The section name is used to generate names for files and Gradle tasks.

jaxrs {
  ...
  clients {
    endpointA {
        // Tasks created:
        //  downloadDocumentEndpointa (when download() is active)
        //  generateClientEndpointa

        // An (optional) URL from where the OpenApi document can be downloaded.
        // When commented out (like below) the `downloadDocumentEndpointa` task will be disabled
        //download("https://raw.githubusercontent.com/OAI/OpenAPI-Specification/main/examples/v3.0/petstore.json")

        // Optional control of the OpenApi document extension. Defaults to ".yaml".
        // The download task and generator does not really care.
        // But your IDE (and your sanity) may prefer the extension to match the document type.
        //documentExtension = ".json"

        // Optionally generate the code to the buildOutputDirectory instead of the
        // srcOutputDirectory.
        // This also makes the generator task a dependency for `compileJava` so the
        // code is always generated before it is needed for compilation.
        //transientSource()
    }

    // If your document name is not a valid identifier, you can quote it like this:
    'endpoint-b' {
       ...
    }

    // etc...
}

What is source? What is checked into version control?

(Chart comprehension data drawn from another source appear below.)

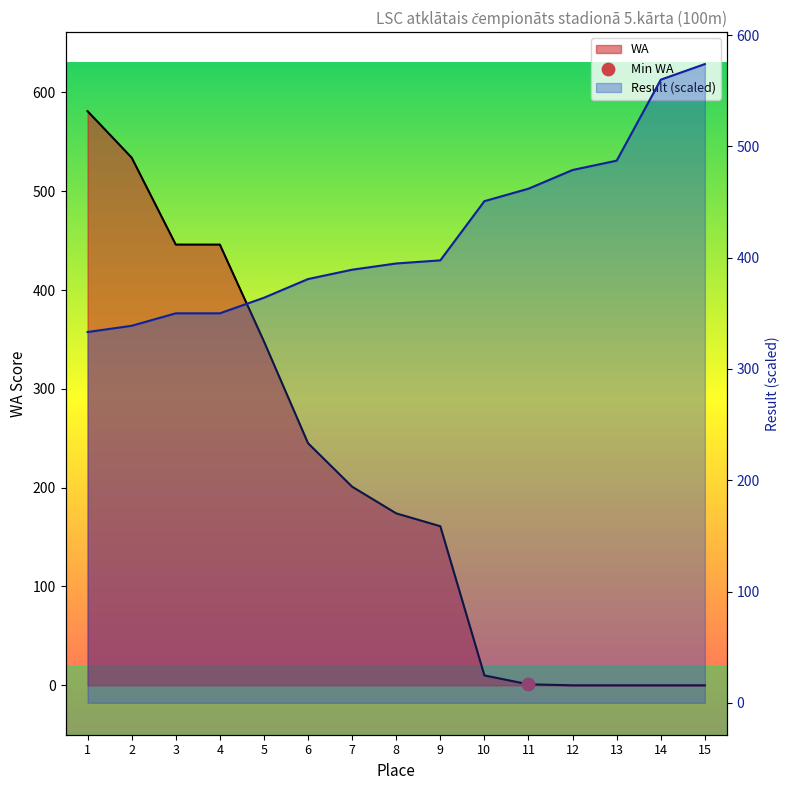

Which series has the largest total across all categories?

Result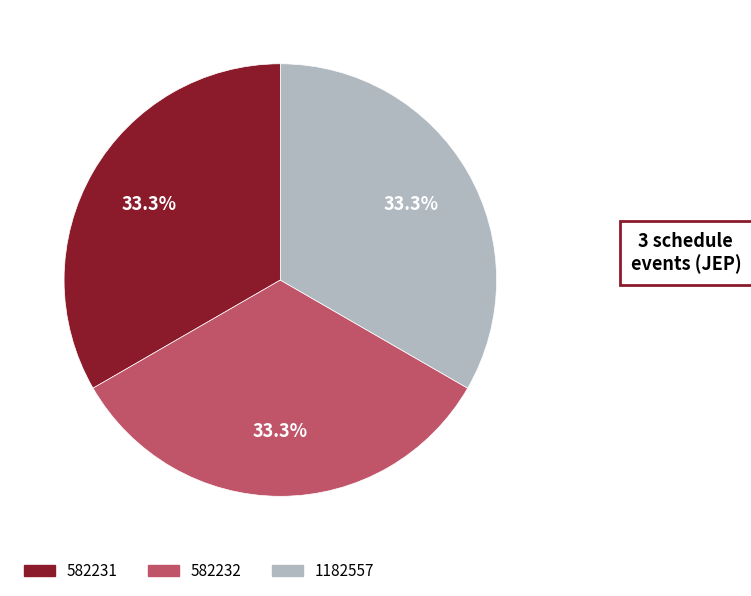

Does 582231 account for over 50% of the chart?

No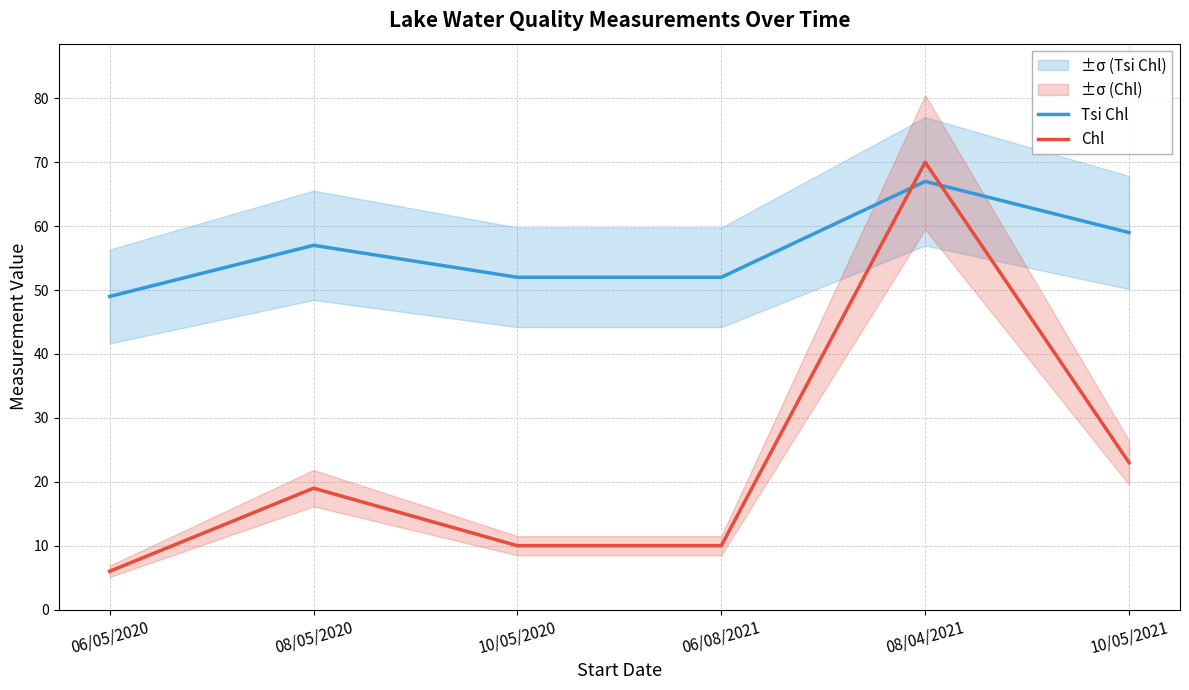

At 10/05/2020, list the series in order from largest to smallest.

Tsi Chl, Chl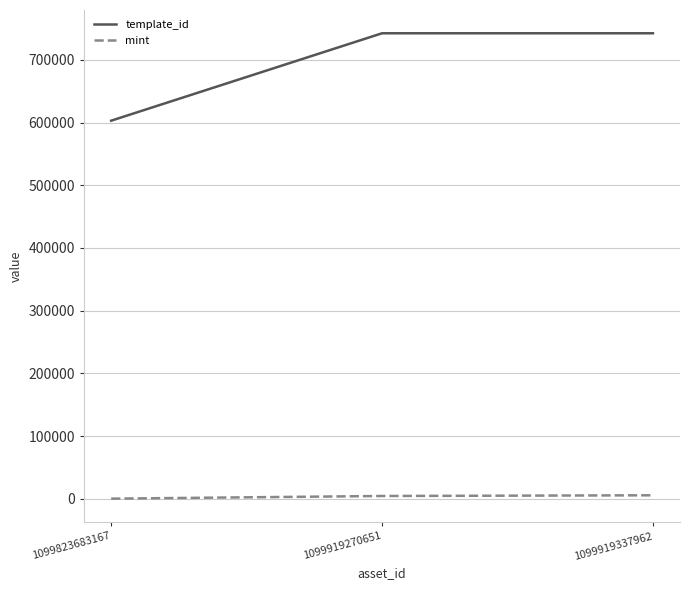

Which series changed the most between 1099823683167 and 1099919270651?

template_id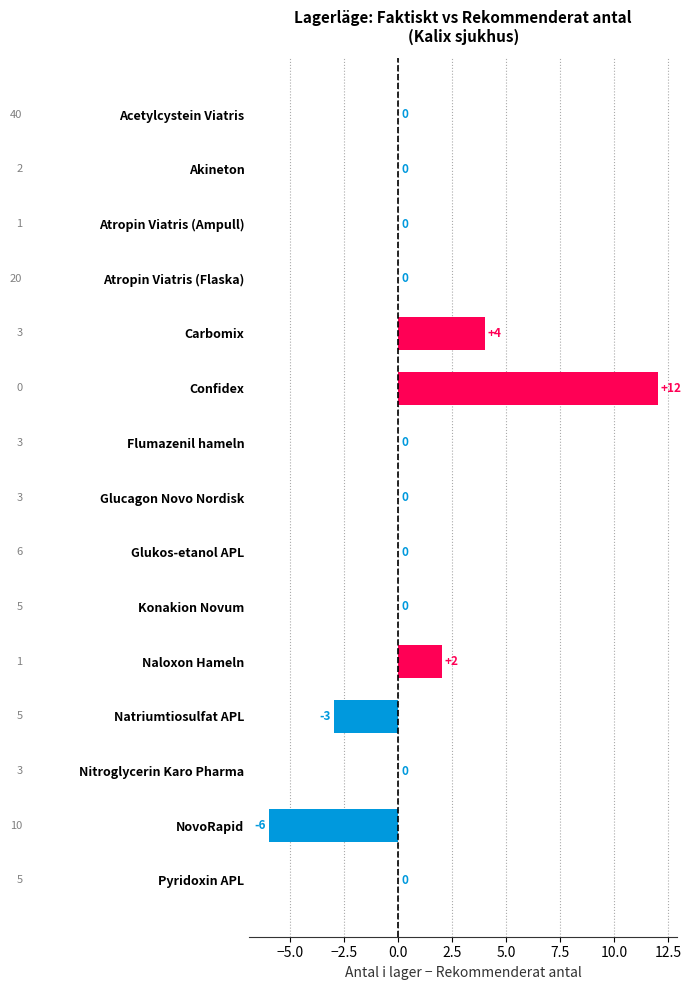

What is the change in value from Carbomix to Glukos-etanol APL?

-4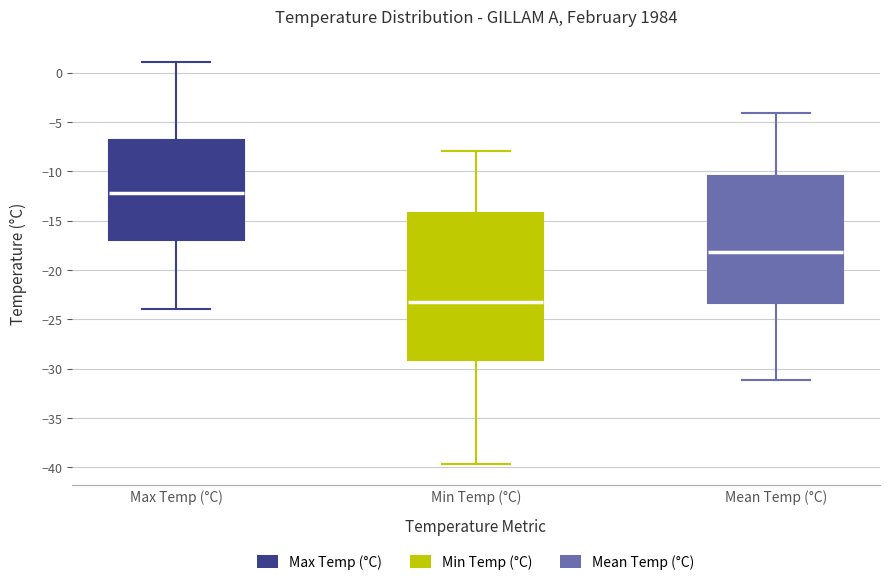

Reading left to right, read every box against the y-axis: the position of its median line, the range the box covers, and the ends of its whiskers. The values are not printed on the chart, so give them approximately, as read against the axis.

Max Temp (°C): median -12.0, box -17.0 to -7.0, whiskers -24.0 to 1.0
Min Temp (°C): median -23.0, box -29.0 to -14.0, whiskers -39.5 to -8.0
Mean Temp (°C): median -18.0, box -23.5 to -10.5, whiskers -31.0 to -4.0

There are (at least) two ways to think about the OpenApi document and the source code generated from it.

I call them pure and pragmatic - mostly to be able to tell them apart.

I prefer (and advice) use of the pragmatic approach, but can see the validity of the pure approach.
Please do not read too much into the names; you are most welcome to use whatever suits you best :)

Pure

The OpenApi document is the source for the generated client java code.
So the generated code is not "source", and should not be checked into
version control.

If you use the transientSource() method in the client configuration, the code is generated before each Gradle compilation.
And the code is generated below build/java-jaxrs, so it does not risk ending up in version control.

You have to invoke the generator task, so the source code is available to your IDE.

Pragmatic

Both OpenApi document and generated client java code is checked into
version control.

When there are changes to the OpenApi document and/or the generator, you invoke the generate task.
And can then review the differences, so you know what changed at both levels.

If you have to find a problem using a stack trace, you will have the code for reference in version control.